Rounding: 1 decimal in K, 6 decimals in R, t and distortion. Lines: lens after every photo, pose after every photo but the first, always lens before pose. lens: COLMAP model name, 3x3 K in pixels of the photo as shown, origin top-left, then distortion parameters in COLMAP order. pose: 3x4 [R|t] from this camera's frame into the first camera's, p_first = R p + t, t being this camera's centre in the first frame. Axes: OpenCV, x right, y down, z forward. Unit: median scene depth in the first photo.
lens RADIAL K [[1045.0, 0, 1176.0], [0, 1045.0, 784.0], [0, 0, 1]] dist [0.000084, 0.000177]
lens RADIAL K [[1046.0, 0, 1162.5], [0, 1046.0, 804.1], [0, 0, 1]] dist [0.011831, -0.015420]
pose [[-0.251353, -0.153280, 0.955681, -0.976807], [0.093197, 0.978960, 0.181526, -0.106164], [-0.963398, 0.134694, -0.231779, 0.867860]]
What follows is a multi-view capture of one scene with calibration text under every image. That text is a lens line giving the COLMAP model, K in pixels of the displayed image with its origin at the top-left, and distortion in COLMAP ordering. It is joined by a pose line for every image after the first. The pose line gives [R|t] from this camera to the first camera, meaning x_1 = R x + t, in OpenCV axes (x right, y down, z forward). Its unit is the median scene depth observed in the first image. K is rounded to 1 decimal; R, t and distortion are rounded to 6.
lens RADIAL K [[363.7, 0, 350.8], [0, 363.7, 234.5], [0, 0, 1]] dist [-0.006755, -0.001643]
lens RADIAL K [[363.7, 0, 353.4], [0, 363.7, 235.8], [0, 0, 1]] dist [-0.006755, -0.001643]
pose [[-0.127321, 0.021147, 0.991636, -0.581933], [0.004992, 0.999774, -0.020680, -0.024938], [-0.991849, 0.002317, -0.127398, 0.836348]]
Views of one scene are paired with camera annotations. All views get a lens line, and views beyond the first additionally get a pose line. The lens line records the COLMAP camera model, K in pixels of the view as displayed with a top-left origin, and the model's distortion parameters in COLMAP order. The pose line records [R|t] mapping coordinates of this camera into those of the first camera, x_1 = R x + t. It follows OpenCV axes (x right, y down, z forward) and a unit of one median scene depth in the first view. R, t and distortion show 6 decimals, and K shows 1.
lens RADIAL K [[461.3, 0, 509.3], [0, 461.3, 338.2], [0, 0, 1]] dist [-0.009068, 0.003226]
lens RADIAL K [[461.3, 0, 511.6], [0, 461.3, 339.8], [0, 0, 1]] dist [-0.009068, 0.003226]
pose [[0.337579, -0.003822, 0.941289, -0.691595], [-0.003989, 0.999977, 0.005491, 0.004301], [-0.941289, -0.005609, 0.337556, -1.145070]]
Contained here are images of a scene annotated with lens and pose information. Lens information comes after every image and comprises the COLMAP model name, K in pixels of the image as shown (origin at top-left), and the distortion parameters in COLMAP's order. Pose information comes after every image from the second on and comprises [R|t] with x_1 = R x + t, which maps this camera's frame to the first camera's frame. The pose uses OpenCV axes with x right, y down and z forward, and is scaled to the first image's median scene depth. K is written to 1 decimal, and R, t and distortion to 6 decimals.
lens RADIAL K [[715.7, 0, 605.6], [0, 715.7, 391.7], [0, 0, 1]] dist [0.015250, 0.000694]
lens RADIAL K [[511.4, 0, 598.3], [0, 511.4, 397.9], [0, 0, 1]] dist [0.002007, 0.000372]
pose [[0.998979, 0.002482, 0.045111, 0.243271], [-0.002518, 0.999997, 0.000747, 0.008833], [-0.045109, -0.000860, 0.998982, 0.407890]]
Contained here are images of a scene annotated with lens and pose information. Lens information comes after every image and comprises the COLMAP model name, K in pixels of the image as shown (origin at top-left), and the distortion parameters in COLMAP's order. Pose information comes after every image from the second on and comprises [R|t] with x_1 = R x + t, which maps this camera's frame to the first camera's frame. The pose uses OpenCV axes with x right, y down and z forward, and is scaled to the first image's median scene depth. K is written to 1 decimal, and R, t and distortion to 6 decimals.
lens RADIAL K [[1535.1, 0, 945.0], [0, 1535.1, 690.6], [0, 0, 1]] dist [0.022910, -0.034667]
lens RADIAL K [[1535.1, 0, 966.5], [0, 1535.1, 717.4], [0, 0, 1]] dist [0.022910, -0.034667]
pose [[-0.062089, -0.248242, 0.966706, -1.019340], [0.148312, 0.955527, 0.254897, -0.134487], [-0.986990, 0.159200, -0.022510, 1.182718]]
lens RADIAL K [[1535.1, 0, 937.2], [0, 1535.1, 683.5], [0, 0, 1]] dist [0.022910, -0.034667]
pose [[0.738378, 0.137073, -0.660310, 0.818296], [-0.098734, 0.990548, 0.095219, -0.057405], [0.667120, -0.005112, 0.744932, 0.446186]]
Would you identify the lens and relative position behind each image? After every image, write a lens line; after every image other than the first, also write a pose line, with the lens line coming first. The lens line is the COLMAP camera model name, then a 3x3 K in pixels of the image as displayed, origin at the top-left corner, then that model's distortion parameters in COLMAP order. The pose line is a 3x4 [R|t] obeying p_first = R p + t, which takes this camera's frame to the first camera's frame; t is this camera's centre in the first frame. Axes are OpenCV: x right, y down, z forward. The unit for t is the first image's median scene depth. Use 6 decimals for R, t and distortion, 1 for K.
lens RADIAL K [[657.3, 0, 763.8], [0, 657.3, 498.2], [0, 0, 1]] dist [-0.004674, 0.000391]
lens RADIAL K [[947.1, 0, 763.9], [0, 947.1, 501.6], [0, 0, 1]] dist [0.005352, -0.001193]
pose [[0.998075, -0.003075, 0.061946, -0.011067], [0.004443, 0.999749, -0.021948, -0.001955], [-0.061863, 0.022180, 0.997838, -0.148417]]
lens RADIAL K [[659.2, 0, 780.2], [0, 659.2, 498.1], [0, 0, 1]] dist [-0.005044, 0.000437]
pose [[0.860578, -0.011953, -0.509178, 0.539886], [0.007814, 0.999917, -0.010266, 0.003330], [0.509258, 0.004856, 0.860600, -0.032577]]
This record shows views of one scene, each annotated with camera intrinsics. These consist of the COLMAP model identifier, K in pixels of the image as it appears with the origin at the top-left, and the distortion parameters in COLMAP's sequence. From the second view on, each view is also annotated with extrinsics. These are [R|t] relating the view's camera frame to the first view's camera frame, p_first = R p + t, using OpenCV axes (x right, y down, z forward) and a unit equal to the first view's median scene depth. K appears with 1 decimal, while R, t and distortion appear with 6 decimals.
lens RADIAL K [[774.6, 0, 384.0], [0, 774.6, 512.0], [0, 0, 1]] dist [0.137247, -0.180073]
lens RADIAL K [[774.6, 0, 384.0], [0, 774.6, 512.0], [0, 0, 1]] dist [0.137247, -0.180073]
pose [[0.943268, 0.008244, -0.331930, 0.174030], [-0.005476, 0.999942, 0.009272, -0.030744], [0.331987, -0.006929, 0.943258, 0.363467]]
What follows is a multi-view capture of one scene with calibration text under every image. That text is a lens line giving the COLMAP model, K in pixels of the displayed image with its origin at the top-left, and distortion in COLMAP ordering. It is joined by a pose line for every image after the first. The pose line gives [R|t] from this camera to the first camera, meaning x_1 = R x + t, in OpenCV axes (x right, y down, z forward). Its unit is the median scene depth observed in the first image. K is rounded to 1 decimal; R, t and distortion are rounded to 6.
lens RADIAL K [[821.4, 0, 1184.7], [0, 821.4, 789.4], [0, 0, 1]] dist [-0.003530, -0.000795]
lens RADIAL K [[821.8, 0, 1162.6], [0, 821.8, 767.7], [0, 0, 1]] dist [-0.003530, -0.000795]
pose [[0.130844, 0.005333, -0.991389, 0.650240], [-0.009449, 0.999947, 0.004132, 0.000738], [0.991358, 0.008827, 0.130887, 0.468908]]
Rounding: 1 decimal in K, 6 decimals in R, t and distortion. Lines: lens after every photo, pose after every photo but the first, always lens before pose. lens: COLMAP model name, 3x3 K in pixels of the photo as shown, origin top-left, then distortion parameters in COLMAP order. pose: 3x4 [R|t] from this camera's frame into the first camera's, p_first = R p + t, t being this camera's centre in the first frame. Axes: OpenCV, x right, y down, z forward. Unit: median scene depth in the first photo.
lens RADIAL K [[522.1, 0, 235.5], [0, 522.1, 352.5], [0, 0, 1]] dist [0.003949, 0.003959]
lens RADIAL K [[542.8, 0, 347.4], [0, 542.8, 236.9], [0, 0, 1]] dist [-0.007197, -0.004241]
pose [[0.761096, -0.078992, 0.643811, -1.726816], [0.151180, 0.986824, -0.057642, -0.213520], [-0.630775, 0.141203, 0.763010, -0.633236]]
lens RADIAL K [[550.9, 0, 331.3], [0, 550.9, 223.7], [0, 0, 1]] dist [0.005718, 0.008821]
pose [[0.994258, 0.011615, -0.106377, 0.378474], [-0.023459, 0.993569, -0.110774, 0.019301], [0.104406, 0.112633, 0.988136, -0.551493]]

* * * * * * *

- TRY IT: Convert the lines from the one containing "This record shows" through the one containing "0.008827, 0.130887, 0.468908]]", inclusive, into a JSON list of strings with one string per line, omitting blank lines.

- YOUR SOLUTION:
[
  "This record shows views of one scene, each annotated with camera intrinsics. These consist of the COLMAP model identifier, K in pixels of the image as it appears with the origin at the top-left, and the distortion parameters in COLMAP's sequence. From the second view on, each view is also annotated with extrinsics. These are [R|t] relating the view's camera frame to the first view's camera frame, p_first = R p + t, using OpenCV axes (x right, y down, z forward) and a unit equal to the first view's median scene depth. K appears with 1 decimal, while R, t and distortion appear with 6 decimals.",
  "lens RADIAL K [[774.6, 0, 384.0], [0, 774.6, 512.0], [0, 0, 1]] dist [0.137247, -0.180073]",
  "lens RADIAL K [[774.6, 0, 384.0], [0, 774.6, 512.0], [0, 0, 1]] dist [0.137247, -0.180073]",
  "pose [[0.943268, 0.008244, -0.331930, 0.174030], [-0.005476, 0.999942, 0.009272, -0.030744], [0.331987, -0.006929, 0.943258, 0.363467]]",
  "What follows is a multi-view capture of one scene with calibration text under every image. That text is a lens line giving the COLMAP model, K in pixels of the displayed image with its origin at the top-left, and distortion in COLMAP ordering. It is joined by a pose line for every image after the first. The pose line gives [R|t] from this camera to the first camera, meaning x_1 = R x + t, in OpenCV axes (x right, y down, z forward). Its unit is the median scene depth observed in the first image. K is rounded to 1 decimal; R, t and distortion are rounded to 6.",
  "lens RADIAL K [[821.4, 0, 1184.7], [0, 821.4, 789.4], [0, 0, 1]] dist [-0.003530, -0.000795]",
  "lens RADIAL K [[821.8, 0, 1162.6], [0, 821.8, 767.7], [0, 0, 1]] dist [-0.003530, -0.000795]",
  "pose [[0.130844, 0.005333, -0.991389, 0.650240], [-0.009449, 0.999947, 0.004132, 0.000738], [0.991358, 0.008827, 0.130887, 0.468908]]"
]